Written task - Using the line that contains "限问题悬而未决等影响，海外资本市场" as the start, restate each line word for word through the final line of the material below, and return only those.

═══ Records ═══

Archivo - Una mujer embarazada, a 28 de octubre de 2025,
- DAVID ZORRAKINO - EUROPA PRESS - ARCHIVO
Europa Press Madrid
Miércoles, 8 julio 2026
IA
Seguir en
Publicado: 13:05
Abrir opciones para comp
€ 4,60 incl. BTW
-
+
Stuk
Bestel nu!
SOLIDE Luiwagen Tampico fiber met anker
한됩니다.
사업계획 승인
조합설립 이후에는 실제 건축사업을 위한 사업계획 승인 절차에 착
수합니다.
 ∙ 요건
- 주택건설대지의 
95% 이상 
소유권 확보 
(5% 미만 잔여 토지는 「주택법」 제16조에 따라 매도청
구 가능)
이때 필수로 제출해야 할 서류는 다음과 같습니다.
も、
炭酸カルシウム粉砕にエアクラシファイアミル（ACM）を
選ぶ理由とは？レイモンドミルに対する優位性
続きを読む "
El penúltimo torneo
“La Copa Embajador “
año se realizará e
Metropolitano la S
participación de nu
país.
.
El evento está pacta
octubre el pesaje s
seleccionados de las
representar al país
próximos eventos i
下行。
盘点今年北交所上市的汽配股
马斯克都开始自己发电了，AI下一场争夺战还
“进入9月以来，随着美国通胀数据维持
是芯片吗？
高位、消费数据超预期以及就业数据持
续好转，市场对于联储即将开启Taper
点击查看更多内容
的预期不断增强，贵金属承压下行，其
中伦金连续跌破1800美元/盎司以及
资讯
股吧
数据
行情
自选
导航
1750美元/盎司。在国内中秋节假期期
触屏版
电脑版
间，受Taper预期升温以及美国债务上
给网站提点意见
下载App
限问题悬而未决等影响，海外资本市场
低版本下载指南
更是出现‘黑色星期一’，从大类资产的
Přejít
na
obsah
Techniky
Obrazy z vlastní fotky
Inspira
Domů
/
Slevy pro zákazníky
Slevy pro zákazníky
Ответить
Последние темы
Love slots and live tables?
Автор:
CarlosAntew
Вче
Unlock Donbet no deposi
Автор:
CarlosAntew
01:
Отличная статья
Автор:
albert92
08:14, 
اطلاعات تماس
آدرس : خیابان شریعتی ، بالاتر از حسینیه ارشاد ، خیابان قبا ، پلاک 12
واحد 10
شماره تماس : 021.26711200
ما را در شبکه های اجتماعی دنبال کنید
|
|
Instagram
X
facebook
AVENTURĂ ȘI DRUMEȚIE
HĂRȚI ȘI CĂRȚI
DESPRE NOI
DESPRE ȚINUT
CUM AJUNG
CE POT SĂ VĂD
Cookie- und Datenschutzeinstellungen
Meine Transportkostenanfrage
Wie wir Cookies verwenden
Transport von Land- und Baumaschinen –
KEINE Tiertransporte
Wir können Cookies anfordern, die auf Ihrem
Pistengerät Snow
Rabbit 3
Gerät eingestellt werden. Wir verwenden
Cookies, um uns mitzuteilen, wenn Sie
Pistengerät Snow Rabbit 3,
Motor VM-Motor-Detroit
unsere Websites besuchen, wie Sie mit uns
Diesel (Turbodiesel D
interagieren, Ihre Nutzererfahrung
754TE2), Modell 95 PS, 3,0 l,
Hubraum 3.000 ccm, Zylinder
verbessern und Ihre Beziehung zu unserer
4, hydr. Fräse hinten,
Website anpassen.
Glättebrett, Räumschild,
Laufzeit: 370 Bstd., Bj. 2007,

═══

Exercise answer -
限问题悬而未决等影响，海外资本市场
低版本下载指南
更是出现‘黑色星期一’，从大类资产的
Přejít
na
obsah
Techniky
Obrazy z vlastní fotky
Inspira
Domů
/
Slevy pro zákazníky
Slevy pro zákazníky
Ответить
Последние темы
Love slots and live tables?
Автор:
CarlosAntew
Вче
Unlock Donbet no deposi
Автор:
CarlosAntew
01:
Отличная статья
Автор:
albert92
08:14, 
اطلاعات تماس
آدرس : خیابان شریعتی ، بالاتر از حسینیه ارشاد ، خیابان قبا ، پلاک 12
واحد 10
شماره تماس : 021.26711200
ما را در شبکه های اجتماعی دنبال کنید
|
|
Instagram
X
facebook
AVENTURĂ ȘI DRUMEȚIE
HĂRȚI ȘI CĂRȚI
DESPRE NOI
DESPRE ȚINUT
CUM AJUNG
CE POT SĂ VĂD
Cookie- und Datenschutzeinstellungen
Meine Transportkostenanfrage
Wie wir Cookies verwenden
Transport von Land- und Baumaschinen –
KEINE Tiertransporte
Wir können Cookies anfordern, die auf Ihrem
Pistengerät Snow
Rabbit 3
Gerät eingestellt werden. Wir verwenden
Cookies, um uns mitzuteilen, wenn Sie
Pistengerät Snow Rabbit 3,
Motor VM-Motor-Detroit
unsere Websites besuchen, wie Sie mit uns
Diesel (Turbodiesel D
interagieren, Ihre Nutzererfahrung
754TE2), Modell 95 PS, 3,0 l,
Hubraum 3.000 ccm, Zylinder
verbessern und Ihre Beziehung zu unserer
4, hydr. Fräse hinten,
Website anpassen.
Glättebrett, Räumschild,
Laufzeit: 370 Bstd., Bj. 2007,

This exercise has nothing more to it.